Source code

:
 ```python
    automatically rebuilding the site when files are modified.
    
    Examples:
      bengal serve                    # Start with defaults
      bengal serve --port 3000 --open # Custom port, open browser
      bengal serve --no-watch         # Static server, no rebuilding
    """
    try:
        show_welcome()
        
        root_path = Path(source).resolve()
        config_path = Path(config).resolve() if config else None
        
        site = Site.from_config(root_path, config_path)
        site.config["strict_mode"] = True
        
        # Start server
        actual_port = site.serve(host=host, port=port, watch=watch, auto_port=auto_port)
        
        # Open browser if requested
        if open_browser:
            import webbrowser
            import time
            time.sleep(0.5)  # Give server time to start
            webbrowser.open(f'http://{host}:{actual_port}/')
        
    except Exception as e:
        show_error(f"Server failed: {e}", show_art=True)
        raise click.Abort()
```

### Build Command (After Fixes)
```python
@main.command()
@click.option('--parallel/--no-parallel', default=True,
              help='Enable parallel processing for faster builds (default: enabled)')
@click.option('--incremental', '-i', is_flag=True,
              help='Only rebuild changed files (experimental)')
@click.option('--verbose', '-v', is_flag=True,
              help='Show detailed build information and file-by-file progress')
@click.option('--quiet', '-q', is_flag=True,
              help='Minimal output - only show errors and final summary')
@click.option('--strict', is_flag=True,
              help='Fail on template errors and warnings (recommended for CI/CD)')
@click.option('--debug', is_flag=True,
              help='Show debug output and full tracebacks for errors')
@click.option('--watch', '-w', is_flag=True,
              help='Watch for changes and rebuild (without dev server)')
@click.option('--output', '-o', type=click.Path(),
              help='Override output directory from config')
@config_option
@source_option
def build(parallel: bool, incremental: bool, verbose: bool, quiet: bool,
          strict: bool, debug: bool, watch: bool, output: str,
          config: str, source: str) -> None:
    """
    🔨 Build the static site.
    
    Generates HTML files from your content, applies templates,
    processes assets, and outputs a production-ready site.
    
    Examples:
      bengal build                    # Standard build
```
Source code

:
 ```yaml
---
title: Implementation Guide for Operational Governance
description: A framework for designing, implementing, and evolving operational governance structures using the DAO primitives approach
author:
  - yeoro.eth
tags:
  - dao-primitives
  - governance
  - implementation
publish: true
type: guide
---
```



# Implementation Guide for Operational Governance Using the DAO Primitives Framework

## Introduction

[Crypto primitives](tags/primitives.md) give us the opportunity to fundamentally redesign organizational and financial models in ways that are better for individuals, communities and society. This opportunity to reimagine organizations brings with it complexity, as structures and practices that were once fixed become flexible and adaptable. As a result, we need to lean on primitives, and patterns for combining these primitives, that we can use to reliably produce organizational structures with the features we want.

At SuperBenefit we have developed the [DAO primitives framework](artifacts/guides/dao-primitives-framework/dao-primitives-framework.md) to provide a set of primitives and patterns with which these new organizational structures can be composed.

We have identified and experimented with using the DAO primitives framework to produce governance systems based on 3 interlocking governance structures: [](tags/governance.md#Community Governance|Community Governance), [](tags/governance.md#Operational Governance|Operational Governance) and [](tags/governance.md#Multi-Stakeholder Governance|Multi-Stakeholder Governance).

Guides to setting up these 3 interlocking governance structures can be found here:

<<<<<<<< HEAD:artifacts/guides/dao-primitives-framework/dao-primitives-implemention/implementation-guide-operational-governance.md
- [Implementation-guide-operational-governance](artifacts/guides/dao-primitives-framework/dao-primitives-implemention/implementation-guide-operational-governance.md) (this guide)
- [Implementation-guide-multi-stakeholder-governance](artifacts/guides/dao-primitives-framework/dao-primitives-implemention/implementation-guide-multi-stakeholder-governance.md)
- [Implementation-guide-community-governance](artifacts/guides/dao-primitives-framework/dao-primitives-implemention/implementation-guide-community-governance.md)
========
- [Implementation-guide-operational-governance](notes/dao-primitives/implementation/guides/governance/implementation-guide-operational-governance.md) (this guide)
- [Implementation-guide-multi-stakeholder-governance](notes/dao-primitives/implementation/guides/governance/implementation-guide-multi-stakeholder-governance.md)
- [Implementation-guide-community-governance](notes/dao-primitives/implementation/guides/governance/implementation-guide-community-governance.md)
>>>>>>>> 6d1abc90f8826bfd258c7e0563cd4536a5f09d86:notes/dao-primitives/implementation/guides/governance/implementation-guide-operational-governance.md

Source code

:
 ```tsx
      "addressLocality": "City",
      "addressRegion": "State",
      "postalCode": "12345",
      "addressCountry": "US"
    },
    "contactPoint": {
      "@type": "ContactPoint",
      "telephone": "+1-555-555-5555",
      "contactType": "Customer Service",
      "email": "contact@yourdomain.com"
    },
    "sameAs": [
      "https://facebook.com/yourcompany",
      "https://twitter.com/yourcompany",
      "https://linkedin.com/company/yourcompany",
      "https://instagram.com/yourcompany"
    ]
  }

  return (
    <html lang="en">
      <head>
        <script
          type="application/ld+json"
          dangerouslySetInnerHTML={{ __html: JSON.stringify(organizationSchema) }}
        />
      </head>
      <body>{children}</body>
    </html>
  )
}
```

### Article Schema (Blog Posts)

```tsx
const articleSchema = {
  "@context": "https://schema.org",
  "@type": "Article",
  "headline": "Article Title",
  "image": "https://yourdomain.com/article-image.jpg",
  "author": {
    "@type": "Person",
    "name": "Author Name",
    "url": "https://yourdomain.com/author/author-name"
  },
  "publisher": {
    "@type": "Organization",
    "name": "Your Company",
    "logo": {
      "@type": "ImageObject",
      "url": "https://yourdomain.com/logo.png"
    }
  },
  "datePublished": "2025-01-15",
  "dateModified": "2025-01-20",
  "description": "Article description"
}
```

◆ ◆ ◆ ◆ ◆ ◆ ◆

* **Assigned task**: Every line holding the word "quiet" should be copied out of the material.

* **Reply**:
@click.option('--quiet', '-q', is_flag=True,
def build(parallel: bool, incremental: bool, verbose: bool, quiet: bool,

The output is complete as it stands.